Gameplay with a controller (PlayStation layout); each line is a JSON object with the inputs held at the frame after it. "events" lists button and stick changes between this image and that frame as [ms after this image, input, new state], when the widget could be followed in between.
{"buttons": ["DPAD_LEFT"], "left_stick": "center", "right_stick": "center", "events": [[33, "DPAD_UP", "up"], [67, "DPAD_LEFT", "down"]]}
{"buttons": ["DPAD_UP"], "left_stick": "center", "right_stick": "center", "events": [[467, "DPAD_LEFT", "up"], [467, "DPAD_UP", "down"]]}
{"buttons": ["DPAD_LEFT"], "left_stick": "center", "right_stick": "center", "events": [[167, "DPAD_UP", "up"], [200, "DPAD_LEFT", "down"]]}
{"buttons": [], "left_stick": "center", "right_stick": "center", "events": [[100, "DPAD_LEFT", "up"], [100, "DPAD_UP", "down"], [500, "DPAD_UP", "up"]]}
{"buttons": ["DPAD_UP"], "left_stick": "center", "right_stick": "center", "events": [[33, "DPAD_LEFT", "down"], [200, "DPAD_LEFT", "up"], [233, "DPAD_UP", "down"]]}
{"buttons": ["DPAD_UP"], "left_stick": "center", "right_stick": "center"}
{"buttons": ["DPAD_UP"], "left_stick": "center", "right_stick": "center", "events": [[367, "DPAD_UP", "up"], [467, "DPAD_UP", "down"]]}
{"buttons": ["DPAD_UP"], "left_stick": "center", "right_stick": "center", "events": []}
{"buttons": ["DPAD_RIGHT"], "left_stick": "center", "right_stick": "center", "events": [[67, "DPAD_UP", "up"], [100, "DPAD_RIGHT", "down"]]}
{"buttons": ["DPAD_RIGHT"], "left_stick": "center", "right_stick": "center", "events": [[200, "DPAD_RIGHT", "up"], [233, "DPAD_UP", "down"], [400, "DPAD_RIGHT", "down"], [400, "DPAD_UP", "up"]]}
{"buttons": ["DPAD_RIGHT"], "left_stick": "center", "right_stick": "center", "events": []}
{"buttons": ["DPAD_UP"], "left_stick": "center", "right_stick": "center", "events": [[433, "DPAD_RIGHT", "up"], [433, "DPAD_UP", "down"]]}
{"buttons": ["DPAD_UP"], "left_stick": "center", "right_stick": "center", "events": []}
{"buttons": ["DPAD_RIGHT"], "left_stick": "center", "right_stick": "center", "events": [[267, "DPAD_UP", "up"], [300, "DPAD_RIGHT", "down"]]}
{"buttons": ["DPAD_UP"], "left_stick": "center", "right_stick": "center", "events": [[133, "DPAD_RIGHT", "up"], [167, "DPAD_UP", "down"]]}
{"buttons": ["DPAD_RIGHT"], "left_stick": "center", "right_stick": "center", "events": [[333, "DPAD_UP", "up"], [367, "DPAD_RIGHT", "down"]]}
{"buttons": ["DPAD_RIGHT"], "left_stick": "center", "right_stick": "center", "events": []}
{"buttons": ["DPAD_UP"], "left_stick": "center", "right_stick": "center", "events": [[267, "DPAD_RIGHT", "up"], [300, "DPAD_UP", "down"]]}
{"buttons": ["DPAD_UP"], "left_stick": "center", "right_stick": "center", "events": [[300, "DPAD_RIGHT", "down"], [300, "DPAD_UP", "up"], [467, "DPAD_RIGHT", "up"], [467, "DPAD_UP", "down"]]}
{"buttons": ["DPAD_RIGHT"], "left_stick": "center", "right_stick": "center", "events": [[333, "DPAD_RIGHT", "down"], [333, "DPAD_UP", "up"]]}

____________

Work instructions
With no alteration of any kind, give the data again in full.

Answer section
Gameplay with a controller (PlayStation layout); each line is a JSON object with the inputs held at the frame after it. "events" lists button and stick changes between this image and that frame as [ms after this image, input, new state], when the widget could be followed in between.
{"buttons": ["DPAD_LEFT"], "left_stick": "center", "right_stick": "center", "events": [[33, "DPAD_UP", "up"], [67, "DPAD_LEFT", "down"]]}
{"buttons": ["DPAD_UP"], "left_stick": "center", "right_stick": "center", "events": [[467, "DPAD_LEFT", "up"], [467, "DPAD_UP", "down"]]}
{"buttons": ["DPAD_LEFT"], "left_stick": "center", "right_stick": "center", "events": [[167, "DPAD_UP", "up"], [200, "DPAD_LEFT", "down"]]}
{"buttons": [], "left_stick": "center", "right_stick": "center", "events": [[100, "DPAD_LEFT", "up"], [100, "DPAD_UP", "down"], [500, "DPAD_UP", "up"]]}
{"buttons": ["DPAD_UP"], "left_stick": "center", "right_stick": "center", "events": [[33, "DPAD_LEFT", "down"], [200, "DPAD_LEFT", "up"], [233, "DPAD_UP", "down"]]}
{"buttons": ["DPAD_UP"], "left_stick": "center", "right_stick": "center"}
{"buttons": ["DPAD_UP"], "left_stick": "center", "right_stick": "center", "events": [[367, "DPAD_UP", "up"], [467, "DPAD_UP", "down"]]}
{"buttons": ["DPAD_UP"], "left_stick": "center", "right_stick": "center", "events": []}
{"buttons": ["DPAD_RIGHT"], "left_stick": "center", "right_stick": "center", "events": [[67, "DPAD_UP", "up"], [100, "DPAD_RIGHT", "down"]]}
{"buttons": ["DPAD_RIGHT"], "left_stick": "center", "right_stick": "center", "events": [[200, "DPAD_RIGHT", "up"], [233, "DPAD_UP", "down"], [400, "DPAD_RIGHT", "down"], [400, "DPAD_UP", "up"]]}
{"buttons": ["DPAD_RIGHT"], "left_stick": "center", "right_stick": "center", "events": []}
{"buttons": ["DPAD_UP"], "left_stick": "center", "right_stick": "center", "events": [[433, "DPAD_RIGHT", "up"], [433, "DPAD_UP", "down"]]}
{"buttons": ["DPAD_UP"], "left_stick": "center", "right_stick": "center", "events": []}
{"buttons": ["DPAD_RIGHT"], "left_stick": "center", "right_stick": "center", "events": [[267, "DPAD_UP", "up"], [300, "DPAD_RIGHT", "down"]]}
{"buttons": ["DPAD_UP"], "left_stick": "center", "right_stick": "center", "events": [[133, "DPAD_RIGHT", "up"], [167, "DPAD_UP", "down"]]}
{"buttons": ["DPAD_RIGHT"], "left_stick": "center", "right_stick": "center", "events": [[333, "DPAD_UP", "up"], [367, "DPAD_RIGHT", "down"]]}
{"buttons": ["DPAD_RIGHT"], "left_stick": "center", "right_stick": "center", "events": []}
{"buttons": ["DPAD_UP"], "left_stick": "center", "right_stick": "center", "events": [[267, "DPAD_RIGHT", "up"], [300, "DPAD_UP", "down"]]}
{"buttons": ["DPAD_UP"], "left_stick": "center", "right_stick": "center", "events": [[300, "DPAD_RIGHT", "down"], [300, "DPAD_UP", "up"], [467, "DPAD_RIGHT", "up"], [467, "DPAD_UP", "down"]]}
{"buttons": ["DPAD_RIGHT"], "left_stick": "center", "right_stick": "center", "events": [[333, "DPAD_RIGHT", "down"], [333, "DPAD_UP", "up"]]}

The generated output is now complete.